▸ **BRIEF**:
Only lines holding "down" are wanted; copy each of them from the records below.
● ● ●
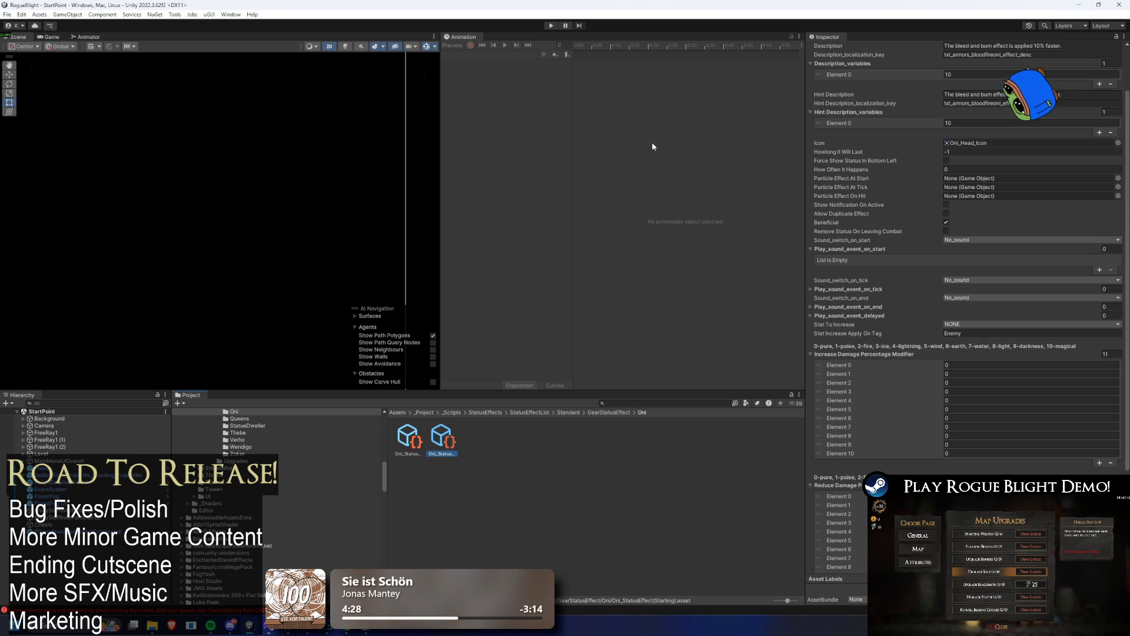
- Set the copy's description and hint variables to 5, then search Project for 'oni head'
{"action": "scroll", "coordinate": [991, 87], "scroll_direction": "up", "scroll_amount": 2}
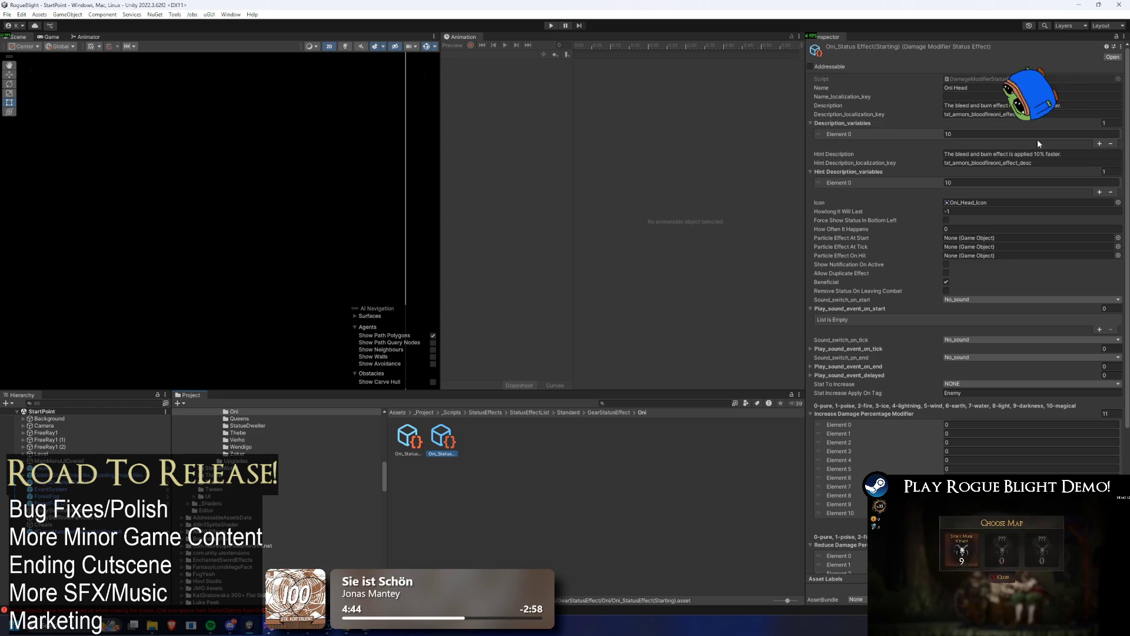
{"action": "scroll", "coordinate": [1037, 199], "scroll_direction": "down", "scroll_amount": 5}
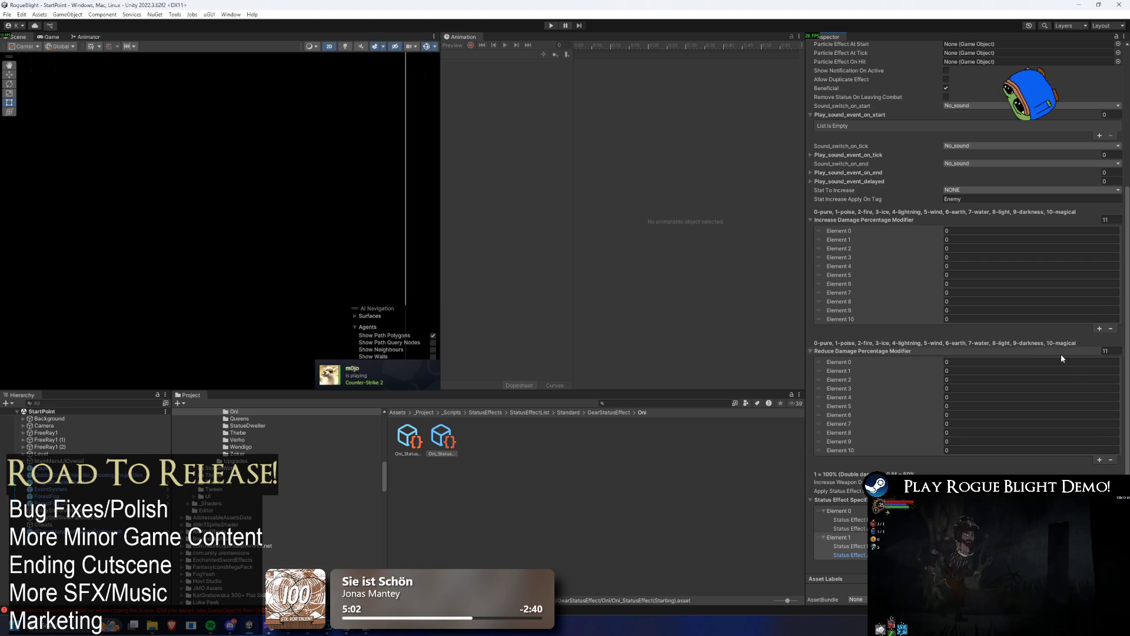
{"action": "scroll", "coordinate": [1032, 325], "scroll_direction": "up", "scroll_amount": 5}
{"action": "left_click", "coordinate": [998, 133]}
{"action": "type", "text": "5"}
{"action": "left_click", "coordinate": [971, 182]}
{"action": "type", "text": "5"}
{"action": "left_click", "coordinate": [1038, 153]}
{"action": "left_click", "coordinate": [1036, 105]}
● ● ●
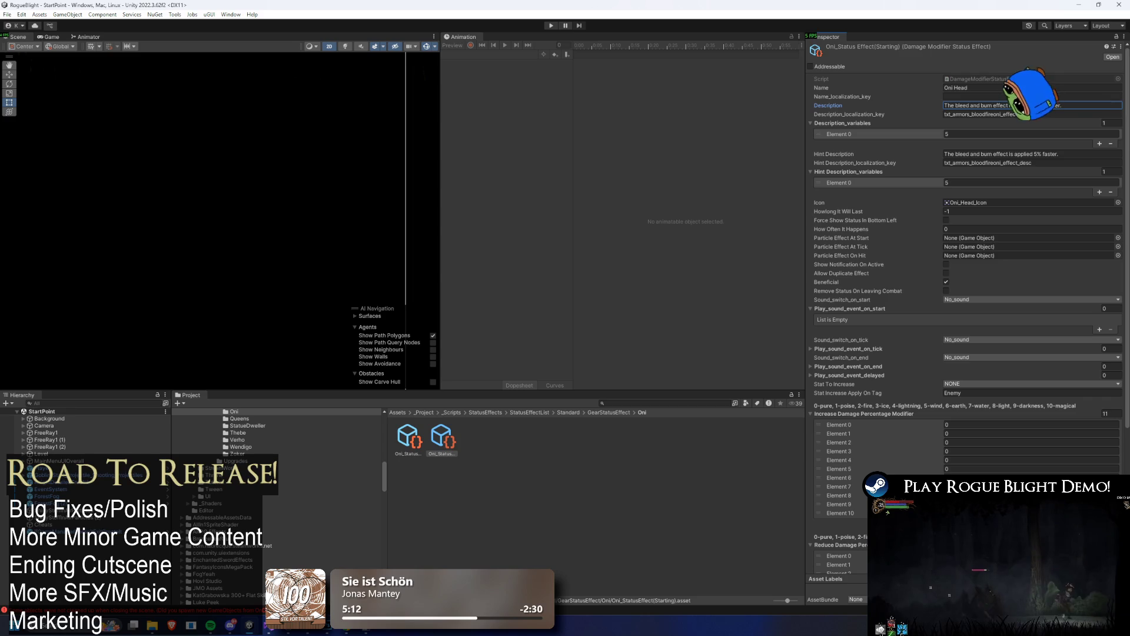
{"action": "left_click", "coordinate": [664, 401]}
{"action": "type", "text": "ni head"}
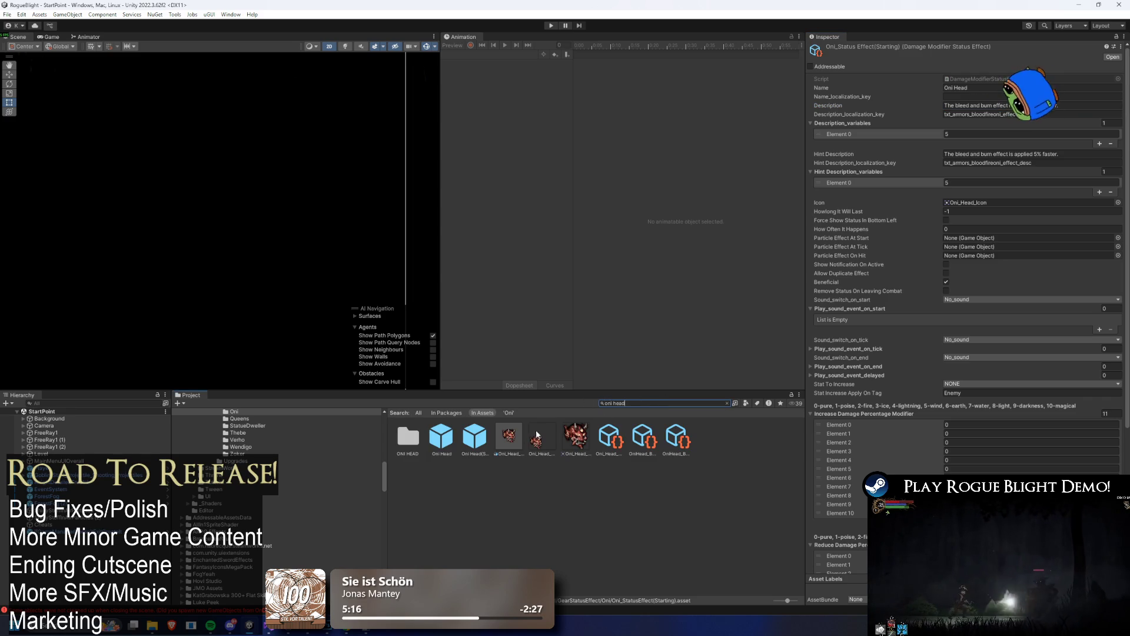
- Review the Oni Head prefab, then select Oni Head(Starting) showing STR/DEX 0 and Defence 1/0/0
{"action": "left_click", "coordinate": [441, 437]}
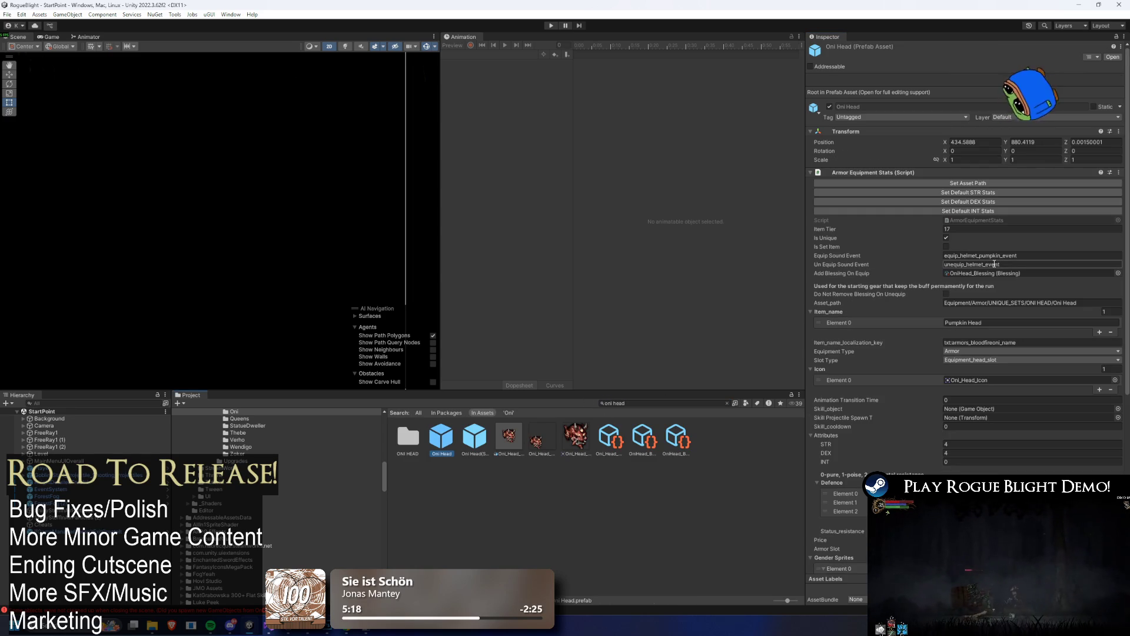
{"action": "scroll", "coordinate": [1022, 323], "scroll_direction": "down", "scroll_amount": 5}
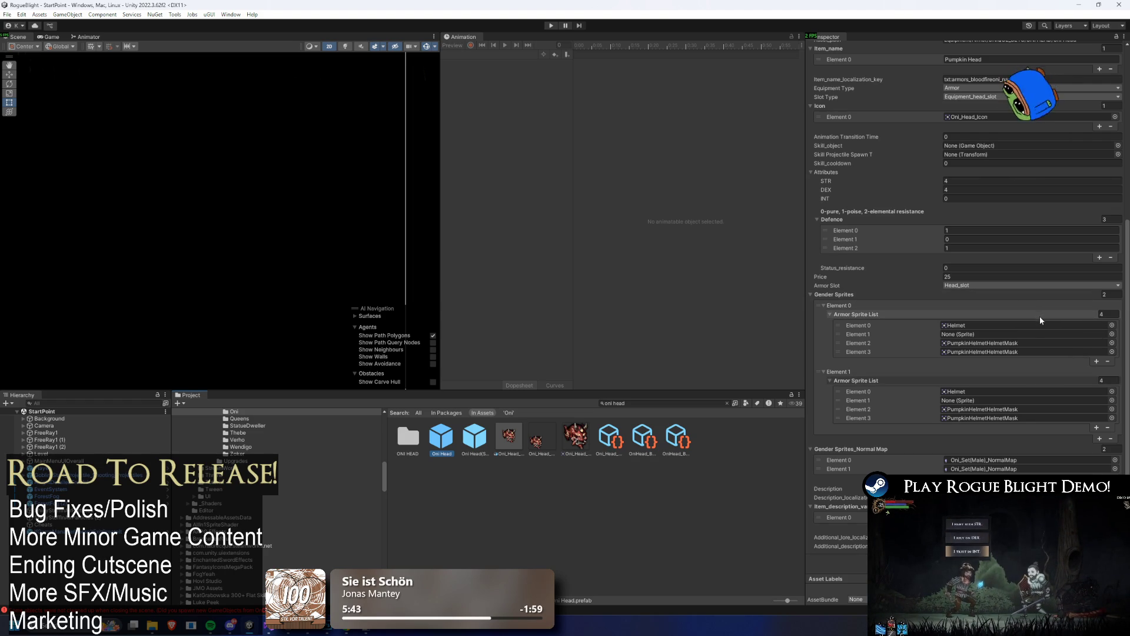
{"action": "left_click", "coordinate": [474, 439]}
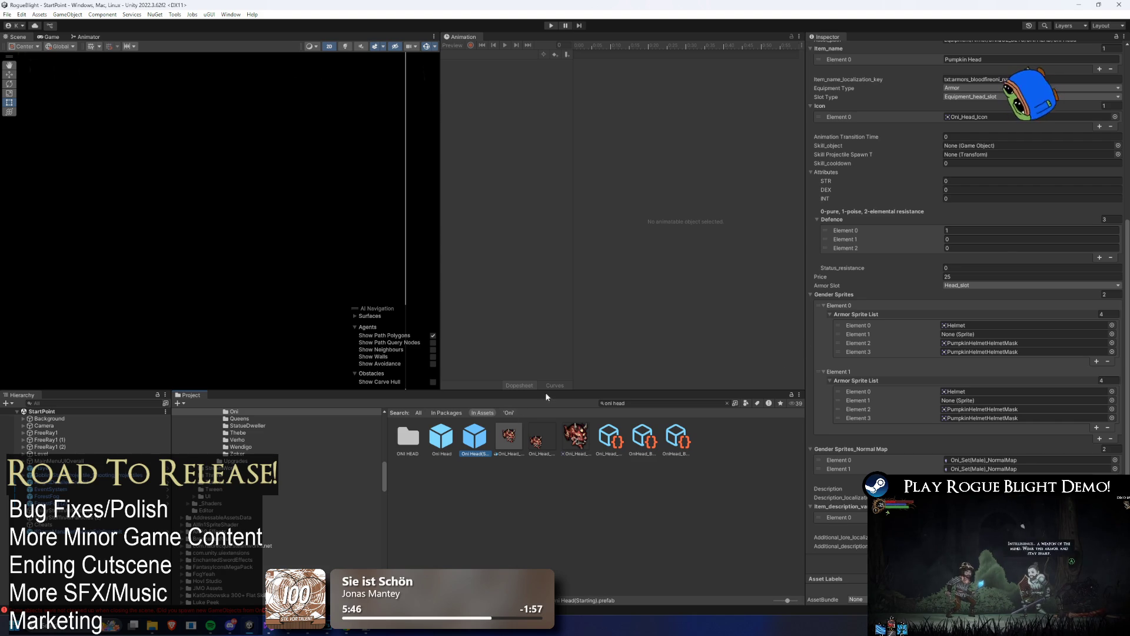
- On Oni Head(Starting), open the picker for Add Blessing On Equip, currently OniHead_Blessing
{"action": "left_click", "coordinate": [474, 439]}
● ● ●
▸ **FINISHED TASK**:
{"action": "scroll", "coordinate": [1037, 199], "scroll_direction": "down", "scroll_amount": 5}
{"action": "scroll", "coordinate": [1022, 323], "scroll_direction": "down", "scroll_amount": 5}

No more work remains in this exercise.